Saturday, January 22, 2011

Columbine

(Immediately following Columbine)

“I had to carry ALL my books today because we can’t have backpacks now, for fear of bombs. Unless they’re clear, but I wouldn’t be caught DEAD with a CLEAR backpack!”- age 15

Oh.Dear.God.

I desperately wish that I was just being inappropriate and insensitively ironic, but I was not. This is an accurate account of how Columbine affected my fifteen year old self. My reaction was that of… gentle displeasure.

This tragedy provoked national debate on gun control, goth culture, video game violence, and quite nearly put the HOT TOPIC out of business. Yet, I was unmoved. The worst part is I remember pretending to care. The teachers would turn on the news coverage and I would mimic their head shaking anguish. Other students cried, so I threw on some water fountain tears to match their empathy. I was the devil.

I remember doing that kind of thing a lot actually. I didn’t LIKE being emotionally stunted; I knew how I was supposed to feel, I just didn’t. Sometimes I would stare into an overhead fluorescent light to give my eyes that “beginning to mist” facade. I wanted to wear my heart on my sleeve like my hormonally electric friends did. The injustices of the world allowed them to shamelessly cry in public! And I would just be standing around, looking like an ass-hole robot from planet Don’t Care.

I realize this makes me look like a sociopath. It’s a bit “Dexter-esque”, isn’t it? But I can assure you that I’m not. It turns out it was just a phase, just your average 24 year phase. And all that sympathy/ emotional connectivity I couldn’t feel for those first 24 years now bubbles out of me at any given moment. A picture of a dog in a butterfly costume? I’m WEEPING. The beginning of the movie UP? I called in sick to work…out of grief. And don’t even get me started on those soul inspiring GE commercials! Sometimes my drive to work, the same one I have taken every day for three years, is too beautiful to digest. And if there are cows are grazing I’m useless the rest of the day.
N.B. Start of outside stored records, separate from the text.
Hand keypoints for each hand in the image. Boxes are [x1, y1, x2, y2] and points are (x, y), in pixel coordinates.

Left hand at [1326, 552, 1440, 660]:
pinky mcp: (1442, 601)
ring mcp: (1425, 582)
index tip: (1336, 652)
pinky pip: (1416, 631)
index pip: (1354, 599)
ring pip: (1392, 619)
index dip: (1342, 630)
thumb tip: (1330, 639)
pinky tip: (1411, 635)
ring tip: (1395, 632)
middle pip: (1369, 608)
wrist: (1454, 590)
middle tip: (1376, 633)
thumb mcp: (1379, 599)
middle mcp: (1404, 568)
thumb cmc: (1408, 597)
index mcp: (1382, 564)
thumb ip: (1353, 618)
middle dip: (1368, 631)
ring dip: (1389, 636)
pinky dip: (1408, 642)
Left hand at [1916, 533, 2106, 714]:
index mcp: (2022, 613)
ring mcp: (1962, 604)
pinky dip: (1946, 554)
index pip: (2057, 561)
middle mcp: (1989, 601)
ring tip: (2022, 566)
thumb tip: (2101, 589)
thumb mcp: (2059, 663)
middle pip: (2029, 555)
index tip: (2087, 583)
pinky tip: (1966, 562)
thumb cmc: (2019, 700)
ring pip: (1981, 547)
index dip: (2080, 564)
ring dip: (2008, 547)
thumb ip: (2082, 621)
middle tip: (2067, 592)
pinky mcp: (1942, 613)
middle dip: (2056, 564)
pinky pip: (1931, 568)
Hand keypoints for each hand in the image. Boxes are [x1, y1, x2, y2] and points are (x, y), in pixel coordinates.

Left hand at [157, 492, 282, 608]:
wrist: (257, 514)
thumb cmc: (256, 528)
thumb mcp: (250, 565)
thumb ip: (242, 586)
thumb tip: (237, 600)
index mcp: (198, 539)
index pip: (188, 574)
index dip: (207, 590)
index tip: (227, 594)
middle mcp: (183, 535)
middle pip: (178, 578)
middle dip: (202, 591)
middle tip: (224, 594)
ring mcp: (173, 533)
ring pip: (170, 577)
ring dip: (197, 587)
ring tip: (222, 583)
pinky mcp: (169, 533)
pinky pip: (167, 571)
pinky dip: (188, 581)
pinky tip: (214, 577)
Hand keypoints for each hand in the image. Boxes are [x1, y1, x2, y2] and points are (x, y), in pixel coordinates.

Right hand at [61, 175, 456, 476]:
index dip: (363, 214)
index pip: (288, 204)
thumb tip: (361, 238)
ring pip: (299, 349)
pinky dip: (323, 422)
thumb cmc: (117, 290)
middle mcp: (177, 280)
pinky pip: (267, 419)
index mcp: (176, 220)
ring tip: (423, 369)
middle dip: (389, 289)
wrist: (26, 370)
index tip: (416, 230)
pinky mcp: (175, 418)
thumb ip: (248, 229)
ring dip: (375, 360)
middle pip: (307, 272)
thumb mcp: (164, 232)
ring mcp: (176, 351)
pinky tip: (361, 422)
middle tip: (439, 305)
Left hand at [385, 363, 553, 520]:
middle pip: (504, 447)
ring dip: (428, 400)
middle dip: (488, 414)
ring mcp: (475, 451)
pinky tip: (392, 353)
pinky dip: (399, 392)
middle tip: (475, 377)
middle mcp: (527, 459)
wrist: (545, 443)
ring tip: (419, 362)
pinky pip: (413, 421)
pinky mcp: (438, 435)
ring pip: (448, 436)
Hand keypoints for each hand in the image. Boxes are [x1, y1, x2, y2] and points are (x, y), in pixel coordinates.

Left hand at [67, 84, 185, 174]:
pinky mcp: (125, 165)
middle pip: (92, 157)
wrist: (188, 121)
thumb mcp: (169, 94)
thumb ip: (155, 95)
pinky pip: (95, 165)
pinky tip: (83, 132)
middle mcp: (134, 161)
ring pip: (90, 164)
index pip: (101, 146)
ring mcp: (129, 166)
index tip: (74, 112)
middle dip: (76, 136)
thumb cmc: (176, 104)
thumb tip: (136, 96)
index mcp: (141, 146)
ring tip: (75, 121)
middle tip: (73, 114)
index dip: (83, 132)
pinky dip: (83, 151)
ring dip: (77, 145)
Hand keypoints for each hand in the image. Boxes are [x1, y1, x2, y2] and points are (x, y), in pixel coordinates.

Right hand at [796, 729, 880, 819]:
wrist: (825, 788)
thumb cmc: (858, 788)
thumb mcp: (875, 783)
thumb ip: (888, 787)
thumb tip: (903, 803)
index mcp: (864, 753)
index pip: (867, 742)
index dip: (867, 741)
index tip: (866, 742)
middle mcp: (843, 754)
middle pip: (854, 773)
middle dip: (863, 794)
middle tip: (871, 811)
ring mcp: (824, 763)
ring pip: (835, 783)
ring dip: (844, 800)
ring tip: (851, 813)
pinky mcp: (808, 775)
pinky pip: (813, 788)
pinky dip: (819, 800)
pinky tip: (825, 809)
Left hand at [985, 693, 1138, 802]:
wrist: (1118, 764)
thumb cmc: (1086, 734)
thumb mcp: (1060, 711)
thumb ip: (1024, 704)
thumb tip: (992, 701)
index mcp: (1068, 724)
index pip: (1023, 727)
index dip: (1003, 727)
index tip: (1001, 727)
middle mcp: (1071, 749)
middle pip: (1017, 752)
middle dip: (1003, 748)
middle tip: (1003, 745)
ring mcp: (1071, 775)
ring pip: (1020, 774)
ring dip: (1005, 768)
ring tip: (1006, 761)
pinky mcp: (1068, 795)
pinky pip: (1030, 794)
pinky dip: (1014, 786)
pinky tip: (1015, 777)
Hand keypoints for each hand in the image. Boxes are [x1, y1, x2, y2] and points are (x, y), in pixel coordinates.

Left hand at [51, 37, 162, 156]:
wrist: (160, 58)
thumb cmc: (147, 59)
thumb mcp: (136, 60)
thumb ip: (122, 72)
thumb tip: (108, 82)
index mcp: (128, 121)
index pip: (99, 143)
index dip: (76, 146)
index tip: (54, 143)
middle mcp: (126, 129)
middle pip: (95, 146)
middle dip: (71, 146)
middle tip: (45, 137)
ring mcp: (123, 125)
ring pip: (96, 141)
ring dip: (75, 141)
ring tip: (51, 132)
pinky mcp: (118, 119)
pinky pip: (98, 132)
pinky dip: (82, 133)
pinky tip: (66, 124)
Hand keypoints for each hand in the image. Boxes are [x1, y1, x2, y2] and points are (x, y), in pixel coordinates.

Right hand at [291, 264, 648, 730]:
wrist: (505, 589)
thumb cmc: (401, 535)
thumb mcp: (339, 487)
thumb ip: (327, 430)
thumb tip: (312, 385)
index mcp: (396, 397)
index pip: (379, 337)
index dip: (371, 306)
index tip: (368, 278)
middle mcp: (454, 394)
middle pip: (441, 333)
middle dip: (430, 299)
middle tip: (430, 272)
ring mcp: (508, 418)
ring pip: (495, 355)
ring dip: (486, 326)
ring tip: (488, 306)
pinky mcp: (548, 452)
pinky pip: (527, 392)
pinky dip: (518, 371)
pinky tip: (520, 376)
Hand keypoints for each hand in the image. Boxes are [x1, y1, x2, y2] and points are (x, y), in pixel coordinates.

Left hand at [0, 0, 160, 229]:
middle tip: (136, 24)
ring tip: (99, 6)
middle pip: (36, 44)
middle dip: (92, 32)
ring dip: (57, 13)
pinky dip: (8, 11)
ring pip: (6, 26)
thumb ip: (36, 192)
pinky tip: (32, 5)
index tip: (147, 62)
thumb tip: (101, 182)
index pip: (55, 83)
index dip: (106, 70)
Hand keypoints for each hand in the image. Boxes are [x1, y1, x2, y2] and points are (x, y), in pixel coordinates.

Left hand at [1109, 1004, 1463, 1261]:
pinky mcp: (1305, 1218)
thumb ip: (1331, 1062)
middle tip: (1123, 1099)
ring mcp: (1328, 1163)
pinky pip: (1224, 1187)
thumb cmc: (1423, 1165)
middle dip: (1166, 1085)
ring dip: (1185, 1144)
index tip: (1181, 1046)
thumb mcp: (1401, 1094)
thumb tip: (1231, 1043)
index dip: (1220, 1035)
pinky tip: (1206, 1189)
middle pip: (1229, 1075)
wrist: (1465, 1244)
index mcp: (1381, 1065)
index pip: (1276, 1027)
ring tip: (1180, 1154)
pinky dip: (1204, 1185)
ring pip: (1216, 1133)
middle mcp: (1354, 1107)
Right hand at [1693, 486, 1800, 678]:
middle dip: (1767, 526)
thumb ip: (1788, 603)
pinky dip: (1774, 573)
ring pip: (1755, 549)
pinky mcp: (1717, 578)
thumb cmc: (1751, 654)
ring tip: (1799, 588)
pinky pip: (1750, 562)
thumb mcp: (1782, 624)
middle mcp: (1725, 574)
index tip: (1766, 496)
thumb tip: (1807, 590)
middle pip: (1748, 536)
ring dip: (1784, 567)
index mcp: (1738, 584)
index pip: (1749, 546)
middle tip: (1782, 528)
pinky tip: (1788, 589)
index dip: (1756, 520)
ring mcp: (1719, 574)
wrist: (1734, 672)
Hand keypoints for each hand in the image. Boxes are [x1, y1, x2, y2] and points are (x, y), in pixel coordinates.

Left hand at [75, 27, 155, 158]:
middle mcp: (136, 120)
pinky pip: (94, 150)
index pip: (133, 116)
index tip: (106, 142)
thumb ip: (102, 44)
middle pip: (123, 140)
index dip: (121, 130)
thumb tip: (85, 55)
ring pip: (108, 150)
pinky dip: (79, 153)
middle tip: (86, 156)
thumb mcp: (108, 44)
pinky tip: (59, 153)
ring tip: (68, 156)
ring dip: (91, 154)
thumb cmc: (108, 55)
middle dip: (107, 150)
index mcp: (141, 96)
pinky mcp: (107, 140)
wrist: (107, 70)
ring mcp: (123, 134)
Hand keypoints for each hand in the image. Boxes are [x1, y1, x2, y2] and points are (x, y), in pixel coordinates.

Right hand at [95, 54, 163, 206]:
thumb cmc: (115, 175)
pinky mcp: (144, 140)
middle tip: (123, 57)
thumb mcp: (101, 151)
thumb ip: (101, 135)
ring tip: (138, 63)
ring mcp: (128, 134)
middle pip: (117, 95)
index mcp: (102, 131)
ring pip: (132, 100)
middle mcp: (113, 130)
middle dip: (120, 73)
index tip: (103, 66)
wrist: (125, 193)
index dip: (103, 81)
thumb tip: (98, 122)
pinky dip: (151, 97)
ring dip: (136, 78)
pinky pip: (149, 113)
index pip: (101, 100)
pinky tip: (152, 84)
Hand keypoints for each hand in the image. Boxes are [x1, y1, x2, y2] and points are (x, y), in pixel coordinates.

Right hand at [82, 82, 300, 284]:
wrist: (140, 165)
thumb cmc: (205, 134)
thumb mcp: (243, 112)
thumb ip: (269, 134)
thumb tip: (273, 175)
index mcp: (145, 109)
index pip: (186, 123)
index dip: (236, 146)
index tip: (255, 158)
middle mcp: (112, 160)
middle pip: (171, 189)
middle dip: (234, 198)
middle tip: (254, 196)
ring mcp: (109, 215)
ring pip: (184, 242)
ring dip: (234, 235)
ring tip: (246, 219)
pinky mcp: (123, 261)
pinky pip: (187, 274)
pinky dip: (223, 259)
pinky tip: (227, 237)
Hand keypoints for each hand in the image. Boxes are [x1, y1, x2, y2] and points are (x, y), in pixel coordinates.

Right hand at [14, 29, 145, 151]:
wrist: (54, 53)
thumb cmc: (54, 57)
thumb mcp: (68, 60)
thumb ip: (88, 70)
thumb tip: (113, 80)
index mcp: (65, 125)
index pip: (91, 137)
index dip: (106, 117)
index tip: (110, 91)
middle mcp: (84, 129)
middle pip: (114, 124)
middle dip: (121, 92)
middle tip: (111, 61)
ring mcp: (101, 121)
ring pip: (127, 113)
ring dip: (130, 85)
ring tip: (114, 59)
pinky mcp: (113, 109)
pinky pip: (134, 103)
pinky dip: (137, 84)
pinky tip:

In High School I only cared about myself, my own drama induced delusions. Even then I rarely shared them with anybody and just wrote them in my diaries (luckily for you). So while the entire nation was crying for the victims of a small town; forever changing public school policy, I became disgruntled under the weight of my school books. I didn’t see the “clear back-pack” as an increase in security, but instead a fashion faux-pas, something I tried frantically to stay away from. Though looking back through photos I clearly failed.

During this time we were also given lanyards that we had to wear while on school property. It was a plastic ID with our picture and grade level on it. During first hour, some guy with a cleft lip came around and checked to make sure we were all wearing it. I replaced my picture with a picture of Cartman from SouthPark. I was looking forward to getting into “cool-kid trouble” for standing up to “the man”. But Cartman’s fat head and constant scowl must have registered similarly to me, because it was 5 weeks before anybody noticed. Fail.

While researching for this blog post, I came across a charity (Pacer.org) that helps set up anti-bullying seminars and preventative measures in the education system. I donated to it. Did I donate because I feel REALLY bad about my one sentence reaction to the Columbine tragedy? Yes, most definitely. But I mainly donated because of the sentence that followed;

“…for fear of bombs. Unless they’re clear, but I wouldn’t be caught DEAD with a CLEAR backpack! In more important news, Matt looked SUPER HOT TODAY!”

Hopefully karma was a teenager once too…

1 comment:

  1. This post was wonderful Courtney. It really touched me. Talk about grown-up adult emotions, I got a bit teary eyed remembering I had the same "clear-back pack" prejudice and anger. I'm gonna donate too!